------ Text provided ------

BOSTON (WHDH) – Migrant families arrived at the State Transportation Building Monday, carrying with them what they could fit into bags and suitcases on the first night after officials announced conference rooms in the downtown Boston building would serve as an overnight shelter.
While state leaders have said the state’s shelter system is at capacity, with no more space to house new arrivals, migrant families have continued to flood into Massachusetts.
Early Monday afternoon, the state’s Emergency Assistance Director explained plans for the transportation building.
“In order to ensure that families eligible for Emergency Assistance shelter have a safe and warm place to sleep at night when there is not a shelter unit immediately available, the administration is utilizing space at 10 Park Plaza as a temporary, overnight facility,” said Gen. Scott Rice.
Crews could be seen making preparations through the afternoon Monday.
7NEWS was then on site at the transportation building as Gov. Maura Healey showed up ahead of the migrants’ arrival.
The shelter at the transportation building is expected to be a short-term shelter, providing space for up to 25 families to stay overnight until a more permanent shelter is found.
While crews continued preparations, MBTA General Manager Phillip Eng addressed an email to MBTA workers, writing “The Massachusetts Department of Transportation (MassDOT) and the MBTA, in coordination with other state agencies, have stepped up to aid arriving families.”

------ Source data ------

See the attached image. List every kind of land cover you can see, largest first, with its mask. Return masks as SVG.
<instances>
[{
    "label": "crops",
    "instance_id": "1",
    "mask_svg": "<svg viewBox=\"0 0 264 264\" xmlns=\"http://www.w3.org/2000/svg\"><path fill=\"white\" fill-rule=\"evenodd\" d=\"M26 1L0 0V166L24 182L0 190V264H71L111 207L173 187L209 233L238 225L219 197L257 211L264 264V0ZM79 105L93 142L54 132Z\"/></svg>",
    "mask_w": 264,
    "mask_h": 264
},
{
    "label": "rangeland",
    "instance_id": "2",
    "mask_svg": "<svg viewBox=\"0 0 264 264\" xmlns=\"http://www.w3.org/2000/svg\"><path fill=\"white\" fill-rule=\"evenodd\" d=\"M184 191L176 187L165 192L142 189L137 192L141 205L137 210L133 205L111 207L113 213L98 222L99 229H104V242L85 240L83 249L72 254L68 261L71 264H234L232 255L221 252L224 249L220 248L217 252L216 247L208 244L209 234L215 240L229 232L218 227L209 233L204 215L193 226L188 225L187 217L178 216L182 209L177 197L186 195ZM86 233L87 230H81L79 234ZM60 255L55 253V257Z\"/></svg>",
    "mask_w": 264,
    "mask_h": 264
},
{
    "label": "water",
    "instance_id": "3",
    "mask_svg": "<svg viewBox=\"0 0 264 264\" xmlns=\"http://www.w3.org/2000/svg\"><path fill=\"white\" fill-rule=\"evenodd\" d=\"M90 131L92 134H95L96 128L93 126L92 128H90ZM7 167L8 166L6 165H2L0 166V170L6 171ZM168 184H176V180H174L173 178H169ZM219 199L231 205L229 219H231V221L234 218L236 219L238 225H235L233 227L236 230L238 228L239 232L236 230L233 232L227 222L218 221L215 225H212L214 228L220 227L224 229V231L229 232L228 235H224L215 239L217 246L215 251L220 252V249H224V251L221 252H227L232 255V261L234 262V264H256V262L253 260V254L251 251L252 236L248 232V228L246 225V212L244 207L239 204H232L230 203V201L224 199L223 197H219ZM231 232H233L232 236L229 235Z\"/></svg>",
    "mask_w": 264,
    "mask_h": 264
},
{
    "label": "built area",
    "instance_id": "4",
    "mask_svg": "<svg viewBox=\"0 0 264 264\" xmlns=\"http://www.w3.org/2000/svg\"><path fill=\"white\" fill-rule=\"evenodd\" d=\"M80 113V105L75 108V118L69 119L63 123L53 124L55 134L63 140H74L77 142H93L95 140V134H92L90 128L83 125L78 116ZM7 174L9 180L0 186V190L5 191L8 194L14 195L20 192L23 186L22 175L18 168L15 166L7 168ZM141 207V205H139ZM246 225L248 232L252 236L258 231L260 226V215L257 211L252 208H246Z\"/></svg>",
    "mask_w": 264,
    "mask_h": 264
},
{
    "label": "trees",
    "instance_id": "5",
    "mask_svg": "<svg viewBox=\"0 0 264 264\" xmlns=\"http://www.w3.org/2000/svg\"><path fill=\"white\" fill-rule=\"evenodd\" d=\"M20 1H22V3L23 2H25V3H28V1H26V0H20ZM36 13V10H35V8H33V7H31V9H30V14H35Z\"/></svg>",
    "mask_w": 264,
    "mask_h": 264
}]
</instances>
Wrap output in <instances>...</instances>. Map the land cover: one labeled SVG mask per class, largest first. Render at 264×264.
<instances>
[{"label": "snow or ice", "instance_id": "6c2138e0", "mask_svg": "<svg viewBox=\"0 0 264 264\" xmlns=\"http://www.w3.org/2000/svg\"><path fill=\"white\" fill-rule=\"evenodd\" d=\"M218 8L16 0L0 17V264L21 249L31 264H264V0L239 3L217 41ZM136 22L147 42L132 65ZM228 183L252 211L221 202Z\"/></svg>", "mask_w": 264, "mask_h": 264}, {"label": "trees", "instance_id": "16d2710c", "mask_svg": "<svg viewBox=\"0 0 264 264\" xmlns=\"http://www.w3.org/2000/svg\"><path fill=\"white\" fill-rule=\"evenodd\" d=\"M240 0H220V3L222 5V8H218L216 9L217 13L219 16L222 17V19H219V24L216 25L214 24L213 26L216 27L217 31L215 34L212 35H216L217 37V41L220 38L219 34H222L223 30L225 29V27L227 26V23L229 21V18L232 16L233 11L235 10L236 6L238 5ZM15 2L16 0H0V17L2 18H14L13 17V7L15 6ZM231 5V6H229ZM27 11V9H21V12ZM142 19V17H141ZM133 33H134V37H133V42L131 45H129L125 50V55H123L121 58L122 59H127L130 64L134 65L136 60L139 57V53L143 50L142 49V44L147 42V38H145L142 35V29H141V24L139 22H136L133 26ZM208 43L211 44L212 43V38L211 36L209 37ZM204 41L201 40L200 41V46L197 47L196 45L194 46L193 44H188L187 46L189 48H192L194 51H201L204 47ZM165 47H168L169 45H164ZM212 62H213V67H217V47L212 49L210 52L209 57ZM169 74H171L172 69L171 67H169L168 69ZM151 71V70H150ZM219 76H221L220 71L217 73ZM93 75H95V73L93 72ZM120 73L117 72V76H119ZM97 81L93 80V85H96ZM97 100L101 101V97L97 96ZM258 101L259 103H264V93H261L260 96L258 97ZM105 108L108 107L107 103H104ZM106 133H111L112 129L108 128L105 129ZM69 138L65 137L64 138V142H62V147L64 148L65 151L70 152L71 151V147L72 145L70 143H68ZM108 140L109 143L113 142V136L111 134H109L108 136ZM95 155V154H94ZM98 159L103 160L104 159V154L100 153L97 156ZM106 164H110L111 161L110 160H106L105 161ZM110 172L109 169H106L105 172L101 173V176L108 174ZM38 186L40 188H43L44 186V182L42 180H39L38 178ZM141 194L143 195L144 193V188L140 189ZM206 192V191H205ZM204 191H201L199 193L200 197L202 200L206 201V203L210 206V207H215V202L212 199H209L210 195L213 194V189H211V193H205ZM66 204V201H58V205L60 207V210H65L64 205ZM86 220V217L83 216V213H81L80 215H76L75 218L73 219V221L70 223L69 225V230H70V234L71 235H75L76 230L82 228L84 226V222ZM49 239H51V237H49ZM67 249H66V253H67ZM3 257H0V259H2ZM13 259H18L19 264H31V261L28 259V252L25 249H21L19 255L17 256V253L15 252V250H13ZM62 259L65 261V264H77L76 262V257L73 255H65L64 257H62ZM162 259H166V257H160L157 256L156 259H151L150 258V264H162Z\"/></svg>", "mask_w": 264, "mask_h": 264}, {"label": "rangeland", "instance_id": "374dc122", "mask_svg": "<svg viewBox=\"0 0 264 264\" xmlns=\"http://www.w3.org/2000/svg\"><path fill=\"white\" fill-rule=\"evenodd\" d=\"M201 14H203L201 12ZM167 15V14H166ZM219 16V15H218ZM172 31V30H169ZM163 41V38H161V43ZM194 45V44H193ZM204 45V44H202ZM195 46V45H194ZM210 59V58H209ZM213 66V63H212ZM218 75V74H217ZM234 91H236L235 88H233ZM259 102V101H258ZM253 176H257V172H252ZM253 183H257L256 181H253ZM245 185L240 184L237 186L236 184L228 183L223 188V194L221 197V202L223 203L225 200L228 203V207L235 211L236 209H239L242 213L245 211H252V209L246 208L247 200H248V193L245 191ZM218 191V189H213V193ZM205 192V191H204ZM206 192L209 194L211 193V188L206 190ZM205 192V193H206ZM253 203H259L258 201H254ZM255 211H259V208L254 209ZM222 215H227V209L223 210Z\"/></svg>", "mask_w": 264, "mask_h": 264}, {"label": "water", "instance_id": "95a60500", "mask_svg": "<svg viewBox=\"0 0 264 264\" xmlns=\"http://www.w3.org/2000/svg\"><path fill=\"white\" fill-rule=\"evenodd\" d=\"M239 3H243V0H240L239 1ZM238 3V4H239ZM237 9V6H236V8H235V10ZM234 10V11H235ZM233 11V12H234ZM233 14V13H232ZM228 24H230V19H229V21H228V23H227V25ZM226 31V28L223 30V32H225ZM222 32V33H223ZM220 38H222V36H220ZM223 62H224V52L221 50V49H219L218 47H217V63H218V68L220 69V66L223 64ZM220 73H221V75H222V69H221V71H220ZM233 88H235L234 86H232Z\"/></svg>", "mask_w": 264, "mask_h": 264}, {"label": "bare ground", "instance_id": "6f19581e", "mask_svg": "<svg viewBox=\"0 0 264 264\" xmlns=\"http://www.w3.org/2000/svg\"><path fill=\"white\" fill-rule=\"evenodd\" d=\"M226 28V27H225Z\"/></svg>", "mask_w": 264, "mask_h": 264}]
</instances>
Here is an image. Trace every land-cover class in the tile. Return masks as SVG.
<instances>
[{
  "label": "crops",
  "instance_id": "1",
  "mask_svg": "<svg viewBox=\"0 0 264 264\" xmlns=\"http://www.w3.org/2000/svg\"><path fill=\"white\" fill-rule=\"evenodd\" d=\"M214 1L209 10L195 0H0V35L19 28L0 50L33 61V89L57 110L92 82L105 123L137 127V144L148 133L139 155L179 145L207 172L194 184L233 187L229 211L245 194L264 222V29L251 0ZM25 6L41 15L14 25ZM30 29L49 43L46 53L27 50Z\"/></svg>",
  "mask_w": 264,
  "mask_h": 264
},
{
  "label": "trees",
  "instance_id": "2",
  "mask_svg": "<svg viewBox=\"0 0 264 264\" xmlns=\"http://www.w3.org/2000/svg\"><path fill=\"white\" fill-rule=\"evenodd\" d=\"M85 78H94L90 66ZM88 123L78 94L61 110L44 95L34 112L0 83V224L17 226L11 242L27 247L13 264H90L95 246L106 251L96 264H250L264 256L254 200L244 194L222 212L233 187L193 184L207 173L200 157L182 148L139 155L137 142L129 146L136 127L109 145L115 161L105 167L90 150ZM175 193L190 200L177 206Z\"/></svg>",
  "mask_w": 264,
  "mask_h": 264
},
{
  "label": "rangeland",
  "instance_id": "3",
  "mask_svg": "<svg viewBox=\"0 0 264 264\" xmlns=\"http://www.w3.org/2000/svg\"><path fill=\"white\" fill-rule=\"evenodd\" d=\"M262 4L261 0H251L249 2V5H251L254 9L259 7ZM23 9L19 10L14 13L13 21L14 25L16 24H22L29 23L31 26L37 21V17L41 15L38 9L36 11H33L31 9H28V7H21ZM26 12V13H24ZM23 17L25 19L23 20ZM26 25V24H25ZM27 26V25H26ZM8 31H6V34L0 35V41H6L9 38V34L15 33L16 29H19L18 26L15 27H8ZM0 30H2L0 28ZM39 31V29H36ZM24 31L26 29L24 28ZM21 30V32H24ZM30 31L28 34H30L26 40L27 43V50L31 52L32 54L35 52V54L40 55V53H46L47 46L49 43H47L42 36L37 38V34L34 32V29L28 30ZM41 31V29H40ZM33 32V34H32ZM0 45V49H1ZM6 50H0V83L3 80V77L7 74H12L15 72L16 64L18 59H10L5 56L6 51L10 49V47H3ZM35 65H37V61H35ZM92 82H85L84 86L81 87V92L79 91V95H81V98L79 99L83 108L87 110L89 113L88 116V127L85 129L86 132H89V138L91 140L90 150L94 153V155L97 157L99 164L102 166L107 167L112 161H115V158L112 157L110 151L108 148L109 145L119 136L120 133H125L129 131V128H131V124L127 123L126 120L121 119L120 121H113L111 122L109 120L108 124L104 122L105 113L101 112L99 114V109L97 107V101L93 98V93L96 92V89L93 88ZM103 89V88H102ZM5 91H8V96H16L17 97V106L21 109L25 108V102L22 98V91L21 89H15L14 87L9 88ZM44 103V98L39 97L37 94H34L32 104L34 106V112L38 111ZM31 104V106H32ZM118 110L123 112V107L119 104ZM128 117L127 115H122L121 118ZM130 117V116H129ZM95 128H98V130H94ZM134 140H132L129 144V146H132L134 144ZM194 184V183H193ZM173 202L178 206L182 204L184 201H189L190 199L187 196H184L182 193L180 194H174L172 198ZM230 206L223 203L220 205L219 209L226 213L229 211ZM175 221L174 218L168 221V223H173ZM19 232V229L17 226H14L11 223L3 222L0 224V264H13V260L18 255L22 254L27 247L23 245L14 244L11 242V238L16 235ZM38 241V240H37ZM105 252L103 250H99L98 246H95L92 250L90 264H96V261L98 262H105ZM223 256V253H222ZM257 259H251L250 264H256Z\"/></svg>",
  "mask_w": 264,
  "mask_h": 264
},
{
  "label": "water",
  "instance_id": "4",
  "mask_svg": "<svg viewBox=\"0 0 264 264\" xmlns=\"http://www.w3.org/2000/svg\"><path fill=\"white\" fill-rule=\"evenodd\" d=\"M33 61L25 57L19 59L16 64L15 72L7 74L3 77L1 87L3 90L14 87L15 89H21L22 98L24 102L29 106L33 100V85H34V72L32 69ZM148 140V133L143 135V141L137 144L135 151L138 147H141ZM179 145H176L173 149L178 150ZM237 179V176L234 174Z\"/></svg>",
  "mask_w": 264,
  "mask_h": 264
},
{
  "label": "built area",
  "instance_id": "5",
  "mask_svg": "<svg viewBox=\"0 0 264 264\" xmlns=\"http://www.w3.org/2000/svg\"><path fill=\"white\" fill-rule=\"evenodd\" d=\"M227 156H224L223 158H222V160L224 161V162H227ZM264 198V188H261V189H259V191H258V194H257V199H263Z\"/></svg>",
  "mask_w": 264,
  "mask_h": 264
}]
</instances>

------

* **Study questions**:
• A. Please reproduce the part of the migrant shelter article starting at "BOSTON (WHDH) –" and ending at "the transportation building.".
• B. According to the migrant shelter article, how many families can the transportation building shelter hold overnight?
• C. Pick up the article on the Boston migrant shelter after its final sentence and carry it on.

* **Responses to the tasks**:
• A.
BOSTON (WHDH) – Migrant families arrived at the State Transportation Building Monday, carrying with them what they could fit into bags and suitcases on the first night after officials announced conference rooms in the downtown Boston building would serve as an overnight shelter.
While state leaders have said the state’s shelter system is at capacity, with no more space to house new arrivals, migrant families have continued to flood into Massachusetts.
Early Monday afternoon, the state’s Emergency Assistance Director explained plans for the transportation building.

• B. Up to 25 families.

• C.
Crews were seen setting up computers and cell phone charging stations and wheeling in boxes of food and drinks Monday, making the transportation building the latest unconventional spot converted into a shelter for migrants in recent months.
Indeed, the recent surge of migrants has seen people gather at colleges and hotels. Some families have also camped out in the emergency room of Boston Medical Center. Others have spent time at Logan Airport.
“I think that it’s very important that we house these individuals for temporary shelter with the understanding that that’s not sustainable,” said Gladys Vega, a migrant advocate with La Colaborativa, on Monday.
“Taking that action is the right action to take, understanding that it’s just a Band-Aid,” she separately said.
The shelter at the transportation building is only available to families that have been assessed at a state intake site and determined to be eligible for emergency assistance.
The shelter is expected to operate for approximately two weeks.